In 1959, Bloembergen et al. first introduced the concept of the excited state absorption (ESA) phenomenon, which involves rare-earth ions jumping from the ground-state energy level to the excited-state energy level after undergoing successive two- or multiphoton absorptions. Subsequently, these ions release the accumulated energy back to the ground state via optical radiation [84]. In order to ensure the high efficiency of the ESA process, the ions need to satisfy a series of stringent conditions, i.e., they possess a large absorption cross section, energy level stabilization of the absorbing electrons, and a long intermediate excited state lifetime. However, it is worth noting that a high doping concentration may induce significant nonradiative cross-relaxation, thus weakening the emission intensity. Therefore, the ESA process is more likely to be successful at lower doping levels. These stringent requirements limit the practical application potential of ESA processes in a wider range of fields.

5.1.2. Energy Transfer Upconversion (ETU)

In 1966, Auzel introduced the energy transfer upconversion (ETU) process, which proved to be an efficient mechanism for achieving upconversion luminescence in rare-earth-doped nanomaterials [1]. Compared to ESA, the ETU mechanism is significantly different and centers on its reliance on the synergistic action of two ions: a sensitizer ion with a high absorption cross-section and an activator ion with matched energy levels. Upon excitation by low-energy photons, sensitizer ions can capture the excitation energy and jump to their matched excited states. Immediately thereafter, the sensitizer efficiently transfers the absorbed energy to the activator through a non-radiative energy transfer mechanism.

5.1.3. Co-Operative Sensitization Upconversion (CSU)

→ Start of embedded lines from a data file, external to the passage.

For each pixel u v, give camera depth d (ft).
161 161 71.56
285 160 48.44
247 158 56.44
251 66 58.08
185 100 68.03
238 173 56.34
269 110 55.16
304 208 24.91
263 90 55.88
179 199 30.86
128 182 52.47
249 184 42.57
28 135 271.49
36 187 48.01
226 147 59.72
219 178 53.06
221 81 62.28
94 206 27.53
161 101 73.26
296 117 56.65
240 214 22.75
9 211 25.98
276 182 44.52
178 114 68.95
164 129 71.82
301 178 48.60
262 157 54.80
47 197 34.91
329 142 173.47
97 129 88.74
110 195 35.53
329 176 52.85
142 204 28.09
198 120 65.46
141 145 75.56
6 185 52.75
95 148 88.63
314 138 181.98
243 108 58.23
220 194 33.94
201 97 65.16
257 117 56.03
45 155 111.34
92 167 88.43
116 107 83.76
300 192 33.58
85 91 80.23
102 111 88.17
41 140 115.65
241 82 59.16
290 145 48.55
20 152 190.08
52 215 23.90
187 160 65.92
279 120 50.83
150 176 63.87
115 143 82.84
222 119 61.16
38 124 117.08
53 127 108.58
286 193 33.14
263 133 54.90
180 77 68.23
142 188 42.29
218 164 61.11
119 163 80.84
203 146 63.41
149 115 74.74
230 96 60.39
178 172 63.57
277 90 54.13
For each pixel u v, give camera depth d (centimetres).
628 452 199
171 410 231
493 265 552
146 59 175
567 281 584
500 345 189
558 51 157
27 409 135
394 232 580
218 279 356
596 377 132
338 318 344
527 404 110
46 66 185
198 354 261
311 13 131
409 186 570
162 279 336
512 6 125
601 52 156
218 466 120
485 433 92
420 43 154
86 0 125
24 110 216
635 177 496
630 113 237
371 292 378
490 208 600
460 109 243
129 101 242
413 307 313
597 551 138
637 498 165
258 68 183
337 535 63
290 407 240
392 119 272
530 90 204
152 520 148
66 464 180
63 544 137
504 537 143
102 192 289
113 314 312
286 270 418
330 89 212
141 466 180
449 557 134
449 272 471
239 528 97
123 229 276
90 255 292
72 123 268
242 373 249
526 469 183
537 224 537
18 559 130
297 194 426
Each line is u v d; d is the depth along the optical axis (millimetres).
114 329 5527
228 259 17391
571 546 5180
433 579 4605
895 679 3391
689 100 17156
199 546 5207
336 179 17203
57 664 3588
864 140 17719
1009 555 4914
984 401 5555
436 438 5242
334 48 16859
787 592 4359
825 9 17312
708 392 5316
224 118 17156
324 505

The synergistic upconversion mechanism describes the ability of luminescent ions to directly reach the high energy state in the absence of the highest excited state or intermediate substable state energy levels and subsequently emit shorter wavelength photons. Despite some similarities with ETU, the upconversion efficiency of co-operative sensitization upconversion (CSU) is significantly lower, evidenced as being four to five orders of magnitude lower. In a typical CSU process, the excitation energy of two neighboring Yb3+ ions is transferred simultaneously to either Tb3+ or Eu3+ ions. Compared to the luminescence from the high energy level of Er3+ or Tm3+ during the ETU process, the luminescence of Tb3+ or Eu3+ during the CSU process is less affected by the harmful surface effect. This is due to the large energy gap between the emission energy level of Tb3+ or Eu3+ and its next lower energy level, making them show unique advantages and promising prospects for bio-detection and bio-imaging applications guided by the upconversion fluorescence resonance energy transfer (UC-FRET) theory [85,86].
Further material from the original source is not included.